Stored dataset items:
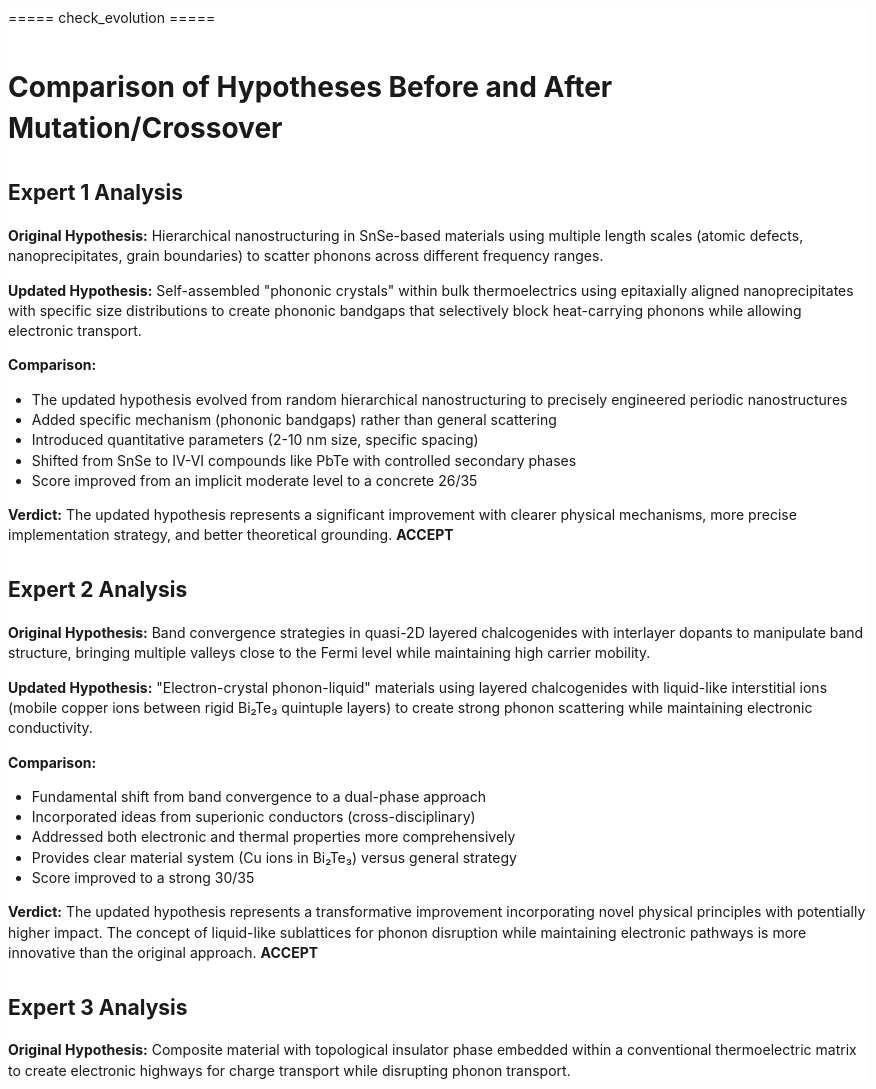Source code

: ===== check_evolution =====
# Comparison of Hypotheses Before and After Mutation/Crossover

## Expert 1 Analysis

**Original Hypothesis:** Hierarchical nanostructuring in SnSe-based materials using multiple length scales (atomic defects, nanoprecipitates, grain boundaries) to scatter phonons across different frequency ranges.

**Updated Hypothesis:** Self-assembled "phononic crystals" within bulk thermoelectrics using epitaxially aligned nanoprecipitates with specific size distributions to create phononic bandgaps that selectively block heat-carrying phonons while allowing electronic transport.

**Comparison:**
- The updated hypothesis evolved from random hierarchical nanostructuring to precisely engineered periodic nanostructures
- Added specific mechanism (phononic bandgaps) rather than general scattering
- Introduced quantitative parameters (2-10 nm size, specific spacing)
- Shifted from SnSe to IV-VI compounds like PbTe with controlled secondary phases
- Score improved from an implicit moderate level to a concrete 26/35

**Verdict:** The updated hypothesis represents a significant improvement with clearer physical mechanisms, more precise implementation strategy, and better theoretical grounding. **ACCEPT**

## Expert 2 Analysis

**Original Hypothesis:** Band convergence strategies in quasi-2D layered chalcogenides with interlayer dopants to manipulate band structure, bringing multiple valleys close to the Fermi level while maintaining high carrier mobility.

**Updated Hypothesis:** "Electron-crystal phonon-liquid" materials using layered chalcogenides with liquid-like interstitial ions (mobile copper ions between rigid Bi₂Te₃ quintuple layers) to create strong phonon scattering while maintaining electronic conductivity.

**Comparison:**
- Fundamental shift from band convergence to a dual-phase approach
- Incorporated ideas from superionic conductors (cross-disciplinary)
- Addressed both electronic and thermal properties more comprehensively
- Provides clear material system (Cu ions in Bi₂Te₃) versus general strategy
- Score improved to a strong 30/35

**Verdict:** The updated hypothesis represents a transformative improvement incorporating novel physical principles with potentially higher impact. The concept of liquid-like sublattices for phonon disruption while maintaining electronic pathways is more innovative than the original approach. **ACCEPT**

## Expert 3 Analysis

**Original Hypothesis:** Composite material with topological insulator phase embedded within a conventional thermoelectric matrix to create electronic highways for charge transport while disrupting phonon transport.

■ Problem statement ■
Would you return all of the data above word for word, omitting every picture?

■ Exercise answer ■
Source code

: ===== check_evolution =====
# Comparison of Hypotheses Before and After Mutation/Crossover

## Expert 1 Analysis

**Original Hypothesis:** Hierarchical nanostructuring in SnSe-based materials using multiple length scales (atomic defects, nanoprecipitates, grain boundaries) to scatter phonons across different frequency ranges.

**Updated Hypothesis:** Self-assembled "phononic crystals" within bulk thermoelectrics using epitaxially aligned nanoprecipitates with specific size distributions to create phononic bandgaps that selectively block heat-carrying phonons while allowing electronic transport.

**Comparison:**
- The updated hypothesis evolved from random hierarchical nanostructuring to precisely engineered periodic nanostructures
- Added specific mechanism (phononic bandgaps) rather than general scattering
- Introduced quantitative parameters (2-10 nm size, specific spacing)
- Shifted from SnSe to IV-VI compounds like PbTe with controlled secondary phases
- Score improved from an implicit moderate level to a concrete 26/35

**Verdict:** The updated hypothesis represents a significant improvement with clearer physical mechanisms, more precise implementation strategy, and better theoretical grounding. **ACCEPT**

## Expert 2 Analysis

**Original Hypothesis:** Band convergence strategies in quasi-2D layered chalcogenides with interlayer dopants to manipulate band structure, bringing multiple valleys close to the Fermi level while maintaining high carrier mobility.

**Updated Hypothesis:** "Electron-crystal phonon-liquid" materials using layered chalcogenides with liquid-like interstitial ions (mobile copper ions between rigid Bi₂Te₃ quintuple layers) to create strong phonon scattering while maintaining electronic conductivity.

**Comparison:**
- Fundamental shift from band convergence to a dual-phase approach
- Incorporated ideas from superionic conductors (cross-disciplinary)
- Addressed both electronic and thermal properties more comprehensively
- Provides clear material system (Cu ions in Bi₂Te₃) versus general strategy
- Score improved to a strong 30/35

**Verdict:** The updated hypothesis represents a transformative improvement incorporating novel physical principles with potentially higher impact. The concept of liquid-like sublattices for phonon disruption while maintaining electronic pathways is more innovative than the original approach. **ACCEPT**

## Expert 3 Analysis

**Original Hypothesis:** Composite material with topological insulator phase embedded within a conventional thermoelectric matrix to create electronic highways for charge transport while disrupting phonon transport.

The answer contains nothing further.